Toplantıda, Siyasi ve Hukuk İşleri ile Ekonomi İşleri başkanlıklarınca sunumlar yapıldığını söyleyen Çelik, TBMM'de önümüzdeki dönemde yapılacak çalışmalara ilişkin konuların görüşüldüğünü ifade etti.

 Çelik, koronavirüs salgınıyla dünyadaki ve Türkiye'deki mücadeleyi, ulusal ve küresel siyasetteki gelişmeleri yakından takip ettiklerini belirtti.

 Anadolu sermayesinin sesini duyurmak ve teşebbüs gücünü artırmak için kurulan MÜSİAD'ın 30. kuruluş yıl dönümünü kutlayan Çelik, yöneticilerine başarılar diledi.

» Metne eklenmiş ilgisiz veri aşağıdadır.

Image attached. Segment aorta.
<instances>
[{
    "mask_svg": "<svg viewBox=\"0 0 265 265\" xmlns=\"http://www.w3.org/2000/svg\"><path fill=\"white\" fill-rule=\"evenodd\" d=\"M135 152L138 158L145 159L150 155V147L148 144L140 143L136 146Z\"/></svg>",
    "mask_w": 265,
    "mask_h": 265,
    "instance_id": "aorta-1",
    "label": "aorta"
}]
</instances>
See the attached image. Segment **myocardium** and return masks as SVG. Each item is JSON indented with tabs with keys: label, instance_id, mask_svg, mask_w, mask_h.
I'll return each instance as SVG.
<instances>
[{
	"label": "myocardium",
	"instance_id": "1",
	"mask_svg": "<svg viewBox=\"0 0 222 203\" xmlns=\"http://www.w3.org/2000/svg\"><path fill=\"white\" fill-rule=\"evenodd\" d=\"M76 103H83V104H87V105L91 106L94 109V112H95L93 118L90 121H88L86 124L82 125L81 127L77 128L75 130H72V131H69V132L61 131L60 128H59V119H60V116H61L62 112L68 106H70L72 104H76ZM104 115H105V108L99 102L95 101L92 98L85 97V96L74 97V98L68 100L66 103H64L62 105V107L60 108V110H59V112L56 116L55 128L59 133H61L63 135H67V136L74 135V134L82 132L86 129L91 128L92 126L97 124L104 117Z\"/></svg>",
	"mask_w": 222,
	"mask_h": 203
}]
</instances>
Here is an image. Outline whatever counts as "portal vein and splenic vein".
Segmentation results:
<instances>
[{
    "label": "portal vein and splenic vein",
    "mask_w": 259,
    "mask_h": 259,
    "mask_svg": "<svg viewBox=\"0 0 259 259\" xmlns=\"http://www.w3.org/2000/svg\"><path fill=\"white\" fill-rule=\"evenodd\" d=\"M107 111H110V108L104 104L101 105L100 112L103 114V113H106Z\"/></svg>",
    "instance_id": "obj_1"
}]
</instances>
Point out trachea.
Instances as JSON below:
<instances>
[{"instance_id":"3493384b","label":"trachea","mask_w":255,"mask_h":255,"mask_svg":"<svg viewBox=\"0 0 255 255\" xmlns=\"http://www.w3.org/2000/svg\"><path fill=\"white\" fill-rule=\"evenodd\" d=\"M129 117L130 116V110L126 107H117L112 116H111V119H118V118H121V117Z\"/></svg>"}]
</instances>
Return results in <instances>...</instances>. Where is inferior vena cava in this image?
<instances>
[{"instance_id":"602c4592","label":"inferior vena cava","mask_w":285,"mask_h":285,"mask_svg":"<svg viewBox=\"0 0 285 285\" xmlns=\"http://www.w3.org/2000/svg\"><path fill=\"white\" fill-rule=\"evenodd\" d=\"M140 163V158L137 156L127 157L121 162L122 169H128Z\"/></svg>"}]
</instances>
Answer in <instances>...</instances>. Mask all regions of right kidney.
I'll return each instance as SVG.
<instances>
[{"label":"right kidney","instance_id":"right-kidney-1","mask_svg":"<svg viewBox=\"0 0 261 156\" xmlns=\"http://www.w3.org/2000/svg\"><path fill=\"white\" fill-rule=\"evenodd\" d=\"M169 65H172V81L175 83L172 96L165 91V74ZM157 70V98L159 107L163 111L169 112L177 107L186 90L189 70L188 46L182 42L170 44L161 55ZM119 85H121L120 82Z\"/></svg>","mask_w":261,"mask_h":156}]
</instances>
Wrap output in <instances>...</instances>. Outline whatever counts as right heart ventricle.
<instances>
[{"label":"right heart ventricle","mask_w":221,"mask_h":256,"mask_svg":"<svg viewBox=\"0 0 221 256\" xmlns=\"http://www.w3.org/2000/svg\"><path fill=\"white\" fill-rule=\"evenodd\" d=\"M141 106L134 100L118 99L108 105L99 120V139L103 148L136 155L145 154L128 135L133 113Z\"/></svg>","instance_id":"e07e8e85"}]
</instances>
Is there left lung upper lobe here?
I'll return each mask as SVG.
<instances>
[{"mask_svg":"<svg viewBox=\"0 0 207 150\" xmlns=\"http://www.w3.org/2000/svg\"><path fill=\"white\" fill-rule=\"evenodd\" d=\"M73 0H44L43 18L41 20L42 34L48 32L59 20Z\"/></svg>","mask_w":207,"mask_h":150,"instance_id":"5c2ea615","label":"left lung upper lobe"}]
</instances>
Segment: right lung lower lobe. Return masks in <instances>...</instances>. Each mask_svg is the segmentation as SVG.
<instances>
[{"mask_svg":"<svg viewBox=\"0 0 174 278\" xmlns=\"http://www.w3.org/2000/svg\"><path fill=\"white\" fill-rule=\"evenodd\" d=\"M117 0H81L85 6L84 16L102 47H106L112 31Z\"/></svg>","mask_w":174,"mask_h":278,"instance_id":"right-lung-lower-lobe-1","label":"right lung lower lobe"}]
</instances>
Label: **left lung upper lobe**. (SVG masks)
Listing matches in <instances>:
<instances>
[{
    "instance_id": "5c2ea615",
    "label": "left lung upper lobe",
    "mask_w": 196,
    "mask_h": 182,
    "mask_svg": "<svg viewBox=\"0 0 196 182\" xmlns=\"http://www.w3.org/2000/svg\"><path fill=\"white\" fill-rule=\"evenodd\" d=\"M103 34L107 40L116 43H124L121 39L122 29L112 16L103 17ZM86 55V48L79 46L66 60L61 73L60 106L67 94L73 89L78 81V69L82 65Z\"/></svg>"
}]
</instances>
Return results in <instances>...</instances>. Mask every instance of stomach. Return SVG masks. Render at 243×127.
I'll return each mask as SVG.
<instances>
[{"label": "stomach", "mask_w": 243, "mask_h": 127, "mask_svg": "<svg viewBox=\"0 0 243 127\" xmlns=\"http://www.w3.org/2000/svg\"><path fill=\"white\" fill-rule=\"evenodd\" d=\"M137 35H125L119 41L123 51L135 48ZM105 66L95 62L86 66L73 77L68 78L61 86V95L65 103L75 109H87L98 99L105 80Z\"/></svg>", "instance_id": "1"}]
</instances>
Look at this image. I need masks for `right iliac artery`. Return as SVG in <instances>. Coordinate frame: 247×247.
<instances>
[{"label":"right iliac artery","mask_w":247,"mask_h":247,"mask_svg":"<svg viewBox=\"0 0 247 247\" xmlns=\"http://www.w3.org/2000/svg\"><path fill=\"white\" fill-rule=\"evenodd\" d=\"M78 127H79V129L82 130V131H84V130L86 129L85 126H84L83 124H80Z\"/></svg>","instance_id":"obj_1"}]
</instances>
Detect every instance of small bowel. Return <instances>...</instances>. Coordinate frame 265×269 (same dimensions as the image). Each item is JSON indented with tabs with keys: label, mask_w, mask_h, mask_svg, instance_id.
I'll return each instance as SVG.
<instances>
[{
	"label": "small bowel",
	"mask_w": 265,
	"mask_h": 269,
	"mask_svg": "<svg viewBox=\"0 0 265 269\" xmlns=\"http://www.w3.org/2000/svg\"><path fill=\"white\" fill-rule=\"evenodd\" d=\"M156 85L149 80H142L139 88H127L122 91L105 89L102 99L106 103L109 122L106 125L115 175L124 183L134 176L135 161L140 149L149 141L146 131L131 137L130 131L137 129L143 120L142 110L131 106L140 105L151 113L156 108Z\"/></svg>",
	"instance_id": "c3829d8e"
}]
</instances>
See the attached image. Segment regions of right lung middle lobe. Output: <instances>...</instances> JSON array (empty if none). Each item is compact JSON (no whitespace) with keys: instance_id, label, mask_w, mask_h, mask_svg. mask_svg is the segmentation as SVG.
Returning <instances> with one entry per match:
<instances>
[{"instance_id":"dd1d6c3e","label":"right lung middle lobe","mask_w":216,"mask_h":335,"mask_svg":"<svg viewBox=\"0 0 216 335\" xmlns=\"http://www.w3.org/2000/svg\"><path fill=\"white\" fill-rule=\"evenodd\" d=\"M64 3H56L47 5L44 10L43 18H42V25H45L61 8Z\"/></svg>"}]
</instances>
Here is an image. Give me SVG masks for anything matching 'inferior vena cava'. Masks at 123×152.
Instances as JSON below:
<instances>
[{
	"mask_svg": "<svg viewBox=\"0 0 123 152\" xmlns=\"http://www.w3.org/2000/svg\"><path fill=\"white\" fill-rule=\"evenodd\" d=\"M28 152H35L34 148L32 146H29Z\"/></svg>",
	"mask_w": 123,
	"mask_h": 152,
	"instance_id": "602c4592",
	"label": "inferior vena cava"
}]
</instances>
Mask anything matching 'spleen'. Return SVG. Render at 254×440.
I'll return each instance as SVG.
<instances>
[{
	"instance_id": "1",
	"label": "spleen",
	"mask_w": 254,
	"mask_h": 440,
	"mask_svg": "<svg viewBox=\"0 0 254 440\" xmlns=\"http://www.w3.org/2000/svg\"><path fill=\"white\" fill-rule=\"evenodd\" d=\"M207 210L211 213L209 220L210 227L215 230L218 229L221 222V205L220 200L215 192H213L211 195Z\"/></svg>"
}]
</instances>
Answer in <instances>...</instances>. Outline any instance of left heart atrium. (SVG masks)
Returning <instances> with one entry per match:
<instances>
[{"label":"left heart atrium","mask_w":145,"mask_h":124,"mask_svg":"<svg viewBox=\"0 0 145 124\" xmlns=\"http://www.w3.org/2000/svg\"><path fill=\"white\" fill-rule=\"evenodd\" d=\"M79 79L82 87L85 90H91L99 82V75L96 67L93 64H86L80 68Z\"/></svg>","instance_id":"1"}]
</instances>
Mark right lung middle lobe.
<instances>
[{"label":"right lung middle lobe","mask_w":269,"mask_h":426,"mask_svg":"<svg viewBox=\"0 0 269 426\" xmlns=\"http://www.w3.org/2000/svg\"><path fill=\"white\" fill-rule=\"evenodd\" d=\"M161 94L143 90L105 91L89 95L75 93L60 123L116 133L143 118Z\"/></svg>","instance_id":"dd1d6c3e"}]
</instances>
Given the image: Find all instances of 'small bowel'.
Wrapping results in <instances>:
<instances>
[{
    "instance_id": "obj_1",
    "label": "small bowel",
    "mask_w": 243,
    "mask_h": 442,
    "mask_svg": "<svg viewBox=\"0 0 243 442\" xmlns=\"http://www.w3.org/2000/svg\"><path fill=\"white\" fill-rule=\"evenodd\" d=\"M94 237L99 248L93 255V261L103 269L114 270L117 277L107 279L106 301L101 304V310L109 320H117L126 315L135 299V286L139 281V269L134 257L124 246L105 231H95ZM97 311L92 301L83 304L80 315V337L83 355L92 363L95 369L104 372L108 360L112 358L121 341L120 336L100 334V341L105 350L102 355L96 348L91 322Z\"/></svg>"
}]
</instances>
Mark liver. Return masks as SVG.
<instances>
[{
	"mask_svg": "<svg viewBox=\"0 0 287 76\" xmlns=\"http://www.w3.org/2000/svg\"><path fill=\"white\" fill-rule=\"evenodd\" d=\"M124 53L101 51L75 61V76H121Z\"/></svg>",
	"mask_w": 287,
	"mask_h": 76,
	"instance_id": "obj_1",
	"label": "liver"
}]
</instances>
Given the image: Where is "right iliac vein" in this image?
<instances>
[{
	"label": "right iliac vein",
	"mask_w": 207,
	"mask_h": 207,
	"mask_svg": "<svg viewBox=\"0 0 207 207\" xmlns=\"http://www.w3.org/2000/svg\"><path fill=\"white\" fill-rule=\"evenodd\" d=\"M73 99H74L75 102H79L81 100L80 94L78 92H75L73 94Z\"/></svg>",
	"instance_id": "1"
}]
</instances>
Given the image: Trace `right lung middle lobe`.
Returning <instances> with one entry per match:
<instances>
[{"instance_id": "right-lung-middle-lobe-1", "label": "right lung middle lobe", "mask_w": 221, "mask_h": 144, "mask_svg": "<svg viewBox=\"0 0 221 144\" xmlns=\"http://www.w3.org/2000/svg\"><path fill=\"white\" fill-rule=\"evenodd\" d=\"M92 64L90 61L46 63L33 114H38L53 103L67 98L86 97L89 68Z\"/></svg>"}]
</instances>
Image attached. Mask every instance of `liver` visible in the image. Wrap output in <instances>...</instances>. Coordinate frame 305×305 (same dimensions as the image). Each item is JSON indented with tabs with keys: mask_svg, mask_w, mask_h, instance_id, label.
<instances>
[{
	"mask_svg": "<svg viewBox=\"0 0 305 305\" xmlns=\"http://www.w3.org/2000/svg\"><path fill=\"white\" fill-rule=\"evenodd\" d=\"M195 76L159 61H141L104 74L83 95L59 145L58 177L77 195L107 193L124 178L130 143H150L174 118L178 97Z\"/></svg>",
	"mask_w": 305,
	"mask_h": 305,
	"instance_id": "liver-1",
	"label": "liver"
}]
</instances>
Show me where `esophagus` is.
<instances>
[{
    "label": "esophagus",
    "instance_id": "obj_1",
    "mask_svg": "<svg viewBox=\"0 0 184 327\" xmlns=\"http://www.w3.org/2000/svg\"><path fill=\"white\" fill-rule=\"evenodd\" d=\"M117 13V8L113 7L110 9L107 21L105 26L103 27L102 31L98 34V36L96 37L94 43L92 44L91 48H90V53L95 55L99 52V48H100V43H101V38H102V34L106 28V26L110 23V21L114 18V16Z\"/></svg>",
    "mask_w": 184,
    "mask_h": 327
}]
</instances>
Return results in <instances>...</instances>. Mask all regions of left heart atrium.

Dünyada 12 Mayıs'ın Hemşireler Günü olarak kutlandığını anımsatan Çelik, sözlerini şöyle sürdürdü:

"Bugün Florence Nightingale'e atıfla kutlanıyor. Kendisinin İstanbul'da Selimiye Kışlası'nda da görevi olmuştu. 'Ölümlerin, hastalıklardan daha çok bakımsızlık ve yetersiz ortamlardan kaynaklandığını' söylemişti. Bu söylediği tez, daha sonra İngiltere'deki bir araştırma komisyonu tarafından da teyit edilmişti. Aradan 1,5 asır geçti. Bu koronavirüs günlerinde de maalesef aynı tablo ile dünyada karşı karşıya kalıyoruz. Geçtiğimiz günlerde bir ülke açıkça, resmen itiraf ederek 'yaşlılarımızı koruyamadık' dedi. Dünyanın çeşitli yerlerindeki ölümlere baktığımızda aradan 1,5 yıl geçtikten sonra bu tespiti haklı kılacak şekilde gerek müdahale gerek yoğun bakım alt yapısındaki hazırlıksızlıkların virüsten kaynaklandığı söylenen ölümlerde büyük oranda yer tuttuğunu gözlemliyoruz."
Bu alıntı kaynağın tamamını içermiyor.